# Anyone know where to get Lemond decals?



## vsantos720 (Mar 27, 2010)

I got the only Lemond decals I could find (from eBay), and I'm not really digging the black lettering with yellow outline. 

Hope someone has some kind of info on this.


----------



## 8toes (Feb 28, 2010)

Have you tried contacting Trek? There may be an outside chance that they have some they want to get rid of.


----------



## Andy69 (Jun 14, 2008)

8toes said:


> Have you tried contacting Trek? There may be an outside chance that they have some they want to get rid of.


I'm sure they burned those a long time ago


----------



## 8toes (Feb 28, 2010)

You're sure?


----------



## Dave Hickey (Jan 27, 2002)

http://shop.ebay.com/?_from=R40&_trksid=p3984.m38.l1313&_nkw=lemond+decals&_sacat=See-All-Categories


----------



## vsantos720 (Mar 27, 2010)

Those are the ones I got from eBay. Not really stoked about the yellow. 

I have yet to try Trek. It's worth a shot I guess, but I'm pretty sure they aren't still promoting Lemond, even if they did make the bike.


----------



## rock mafia (Aug 1, 2009)

Most sign shops can cut them for you. Take them the sticker you have, and they should be able to match the font. They can make them 2-tone by putting a smaller decal over a larger one. Might be a little thicker that the stock ones, but a decent shop can make any size/color you want.


----------



## 8toes (Feb 28, 2010)

rock mafia said:


> Most sign shops can cut them for you. Take them the sticker you have, and they should be able to match the font. They can make them 2-tone by putting a smaller decal over a larger one. Might be a little thicker that the stock ones, but a decent shop can make any size/color you want.


Duhhh! I am surprised that I did not suggest this, since this is what our company does (I am a genius at promotion as you can tell). If you can get a copy of the label most graphic design firms can reproduce these for you.

Again I say...DUHHHHHH!!!

Good luck to you.


----------



## vsantos720 (Mar 27, 2010)

I guess the hardest part is getting the actual decal. I'm trying to find the newer script type font.


----------



## wvucyclist (Sep 6, 2007)

If you find the font, let me know. I had a croix de fer powder coated and it has the black on yellow, and I have a guy here, but I need to provide him with the font.


----------



## vsantos720 (Mar 27, 2010)

Update: I got a reply from Trek. They said they do not have any decals left. 

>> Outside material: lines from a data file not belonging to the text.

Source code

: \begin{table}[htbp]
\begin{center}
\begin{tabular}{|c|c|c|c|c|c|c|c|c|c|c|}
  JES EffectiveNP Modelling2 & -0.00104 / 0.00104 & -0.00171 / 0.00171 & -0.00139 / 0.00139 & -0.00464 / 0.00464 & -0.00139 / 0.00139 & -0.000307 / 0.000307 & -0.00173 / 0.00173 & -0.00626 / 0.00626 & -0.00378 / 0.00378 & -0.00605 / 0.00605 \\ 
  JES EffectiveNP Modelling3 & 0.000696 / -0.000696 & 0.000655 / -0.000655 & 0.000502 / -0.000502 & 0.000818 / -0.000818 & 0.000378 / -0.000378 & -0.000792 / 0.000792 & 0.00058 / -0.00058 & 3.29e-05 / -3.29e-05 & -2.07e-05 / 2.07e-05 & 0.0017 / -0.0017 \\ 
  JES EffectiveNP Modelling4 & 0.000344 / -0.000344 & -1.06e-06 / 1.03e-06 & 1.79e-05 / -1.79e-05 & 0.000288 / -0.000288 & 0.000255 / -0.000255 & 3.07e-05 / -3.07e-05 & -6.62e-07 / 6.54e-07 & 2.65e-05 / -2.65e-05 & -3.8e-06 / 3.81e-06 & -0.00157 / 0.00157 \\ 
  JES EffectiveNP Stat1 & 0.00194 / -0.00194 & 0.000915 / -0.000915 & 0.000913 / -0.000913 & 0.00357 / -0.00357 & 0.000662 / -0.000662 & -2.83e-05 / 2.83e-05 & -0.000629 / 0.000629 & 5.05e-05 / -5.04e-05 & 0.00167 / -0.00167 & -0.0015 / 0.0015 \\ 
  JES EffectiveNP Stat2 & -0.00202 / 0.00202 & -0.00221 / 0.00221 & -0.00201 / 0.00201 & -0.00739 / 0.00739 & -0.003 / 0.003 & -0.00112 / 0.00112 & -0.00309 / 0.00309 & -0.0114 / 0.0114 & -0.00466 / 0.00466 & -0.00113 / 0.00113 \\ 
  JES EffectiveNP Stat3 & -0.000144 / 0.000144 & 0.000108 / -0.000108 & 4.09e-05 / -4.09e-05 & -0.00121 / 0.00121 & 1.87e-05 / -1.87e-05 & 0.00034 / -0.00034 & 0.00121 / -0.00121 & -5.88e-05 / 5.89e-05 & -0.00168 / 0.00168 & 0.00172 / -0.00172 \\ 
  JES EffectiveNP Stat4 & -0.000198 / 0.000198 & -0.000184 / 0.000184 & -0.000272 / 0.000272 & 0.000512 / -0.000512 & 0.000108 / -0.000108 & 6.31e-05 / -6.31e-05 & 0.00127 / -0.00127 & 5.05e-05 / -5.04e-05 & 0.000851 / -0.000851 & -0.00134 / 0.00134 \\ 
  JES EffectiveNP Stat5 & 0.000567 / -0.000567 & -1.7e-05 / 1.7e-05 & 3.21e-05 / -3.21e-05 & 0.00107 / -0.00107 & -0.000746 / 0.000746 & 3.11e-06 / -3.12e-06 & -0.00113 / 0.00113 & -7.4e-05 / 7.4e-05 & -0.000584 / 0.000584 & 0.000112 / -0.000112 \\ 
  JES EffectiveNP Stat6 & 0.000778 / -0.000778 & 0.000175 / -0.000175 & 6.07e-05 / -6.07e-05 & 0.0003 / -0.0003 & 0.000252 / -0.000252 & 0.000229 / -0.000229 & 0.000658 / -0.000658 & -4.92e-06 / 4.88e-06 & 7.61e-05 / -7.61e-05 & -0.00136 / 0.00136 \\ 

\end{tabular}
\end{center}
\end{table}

So now I'm going to search for a set of newer decals that I can have a shop copy.


----------



## snowgor (Apr 10, 2007)

how about a lemond cycling cap? I can't seem to locate one. any help out there?


----------



## vsantos720 (Mar 27, 2010)

There are a couple on eBay, but I'm not sure what exactly you want.

http://cgi.ebay.com/CYCLING-CAP-Ren...mQQptZAU_Cycling_Clothing?hash=item1c11bcd796

http://cgi.ebay.com/RETRO-Z-TEAM-CY...mQQptZAU_Cycling_Clothing?hash=item2a0289fa89


----------



## ryanv09 (Jan 19, 2009)

My family used to run a sign shop and any decent one should be able to make some decals for you. If you bring them some pics of what you want they can take it from there as far as colors, etc. Hope this helps....just curious what do you need them for?


----------



## vsantos720 (Mar 27, 2010)

Everyone I've talked to, would like a one to one copy for dimensions of the decals. 

I recently had my 2004 Buenos Aires (pulled it out of the trash), reapinted from the silver to white. The silver paint was chipping and surface rust was developing on the steel. The carbon clear was beginning to peel. So now I have everything painted and a new clear. 

I put on the only Lemond decals I could find from eBay. They are black with a yellow outline in the old school Lemond font. I'm not digging it much. I like the script decals much better, and I'm not a huge fan of the yellow.

I'll post a picture of the bike in the post your Lemond thread later today.


----------